Following the flight cancellations, French judicial officials said that U.S. intelligence officials told their French counterparts that members of the al-Qaida terrorist network may try to board the planes over Christmas.

But careful scrutiny of passenger manifests and the brief questioning of seven passengers failed to turn up evidence that a suicide hijacking was in the works.

French authorities went ahead and authorized a flight several days ago “that American authorities didn’t particularly want,” Deputy Transport Minister Dominique Bussereau said Friday.

“We thought that all security measures had been taken, that the verifications of passengers had been such that this flight had every reason to fly,” he said on Europe-1 radio. He did not identify the flight.
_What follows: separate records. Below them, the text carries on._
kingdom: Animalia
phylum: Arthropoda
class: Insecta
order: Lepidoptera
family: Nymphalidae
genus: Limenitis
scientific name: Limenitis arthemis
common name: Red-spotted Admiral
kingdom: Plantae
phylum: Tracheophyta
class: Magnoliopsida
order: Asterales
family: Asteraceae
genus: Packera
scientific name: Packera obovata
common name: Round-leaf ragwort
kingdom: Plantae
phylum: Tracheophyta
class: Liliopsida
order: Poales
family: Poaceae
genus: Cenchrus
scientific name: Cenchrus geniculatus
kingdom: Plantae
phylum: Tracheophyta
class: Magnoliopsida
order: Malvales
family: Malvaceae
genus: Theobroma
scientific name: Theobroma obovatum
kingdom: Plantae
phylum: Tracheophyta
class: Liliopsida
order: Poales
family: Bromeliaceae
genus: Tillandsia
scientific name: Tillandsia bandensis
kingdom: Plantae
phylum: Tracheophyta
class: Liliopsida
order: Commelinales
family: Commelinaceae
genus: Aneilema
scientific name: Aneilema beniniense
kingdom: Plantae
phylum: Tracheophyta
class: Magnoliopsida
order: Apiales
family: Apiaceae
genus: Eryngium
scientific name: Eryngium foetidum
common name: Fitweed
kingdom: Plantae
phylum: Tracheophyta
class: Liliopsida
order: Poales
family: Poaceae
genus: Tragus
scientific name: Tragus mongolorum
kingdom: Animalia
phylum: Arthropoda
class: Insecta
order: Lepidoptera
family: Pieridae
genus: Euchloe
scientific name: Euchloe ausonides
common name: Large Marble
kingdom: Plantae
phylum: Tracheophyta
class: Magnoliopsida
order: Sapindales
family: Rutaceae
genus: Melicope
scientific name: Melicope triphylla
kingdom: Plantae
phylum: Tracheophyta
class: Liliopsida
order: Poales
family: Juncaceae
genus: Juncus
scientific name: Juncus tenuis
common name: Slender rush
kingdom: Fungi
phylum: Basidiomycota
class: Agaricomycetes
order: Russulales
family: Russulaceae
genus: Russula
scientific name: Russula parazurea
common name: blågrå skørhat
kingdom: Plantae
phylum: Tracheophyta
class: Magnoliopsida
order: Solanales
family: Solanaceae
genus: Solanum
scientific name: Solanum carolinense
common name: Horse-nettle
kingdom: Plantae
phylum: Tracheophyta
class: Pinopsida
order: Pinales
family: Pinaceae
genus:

Meanwhile, two Air France flights, on Tuesday and Wednesday, were joined by F-16 fighter jets as they approached Los Angeles for landing, according to the Washington Post and the Los Angeles Times.

Bussereau said French jet fighters also sometimes escort passenger aircraft. However, the interior minister said that such a scenario might occur “someday.” Spokesmen at the ministries did not return calls seeking clarification.

France has shown that, like the United States, it takes terror by air as a serious potential threat.

Sarkozy said France added 176 extra police at Paris airports in 2003, and said it will test a biometric screening system early this year. After review, officials also revoked about 15 percent of security badges at the capital’s airports, he said, without elaborating.

France has largely proved a cooperative partner with the United States, which fears that a commercial aircraft could again be used as a missile in a terrorist attack, as was the case Sept. 11, 2001.

Special agents trained in rapid intervention have been flying undercover on some French flights to the United States even before Washington asked this week that foreign airlines put armed air marshals on certain flights.

On New Year’s Day, an Air France plane en route from New York to Paris made an unscheduled stop in Newfoundland to remove the bag of a passenger who decided last-minute not to take the flight. Authorities found no suspicious cargo on board.